The Role of Electronic Medical Records as a Professional Communication Tool for Caregivers at Nyi Ageng Serang Hospital
Peran Rekam Medis Elektronik sebagai Alat Komunikasi Profesional Pemberi Asuhan di RSUD Nyi Ageng Serang
Abstract
To improve the quality and efficiency of health services in hospitals, there needs to be good communication from care professionals working at the service facility. Communication between care-giving professionals can be done by data communication through Electronic Medical Records (RME). RSUD Nyi Ageng Serang has implemented an outpatient RME to support patient care. However, the existing application has not been optimally utilised. The aim was to determine the role of RME as a communication tool between care professionals at Nyi Ageng Serang Hospital. The type of research used was descriptive qualitative research with a cross sectional design.
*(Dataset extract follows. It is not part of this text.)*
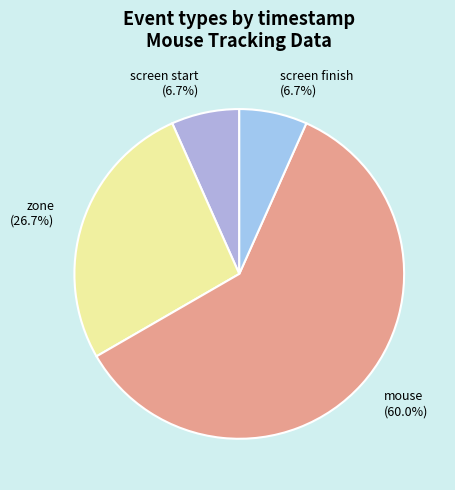

How many slices are in this pie chart?

4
This study used observation and focused group discussion (FGD) methods for data collection. The subject of this research is professional caregivers in outpatient installations while the object is RME. The data analysis technique used was qualitative data analysis technique starting with data reduction, data presentation, and continued with conclusion drawing. The role of electronic medical records in the implementation of interprofessional communication and collaboration is as a means of communication, especially where every finding and opinion of health professionals by care-giving professionals is poured and put together in electronic medical records, the findings of the medical history and actions given to patients and documented in writing or recorded. However, all of these provide benefits such as more complete RM content, business and communication efficiency, strategic benefits, and easy access to information. The completeness of patient data documentation in the RME at Nyi Ageng Serang Hospital can be improved through strengthening supporting regulations for documentation, training on the completeness of patient data filling for PPAs, adding features to check the completeness of documentation and designing a reward and punishment system for PPAs in terms of completeness of documentation in the RME. The addition of optional features to determine the diagnosis of disease by adding a list of disease diagnoses based on ICD-10 to the RME system database which makes writing a patient's medical diagnosis more concise and standardised and writing the main diagnosis is only written one diagnosis.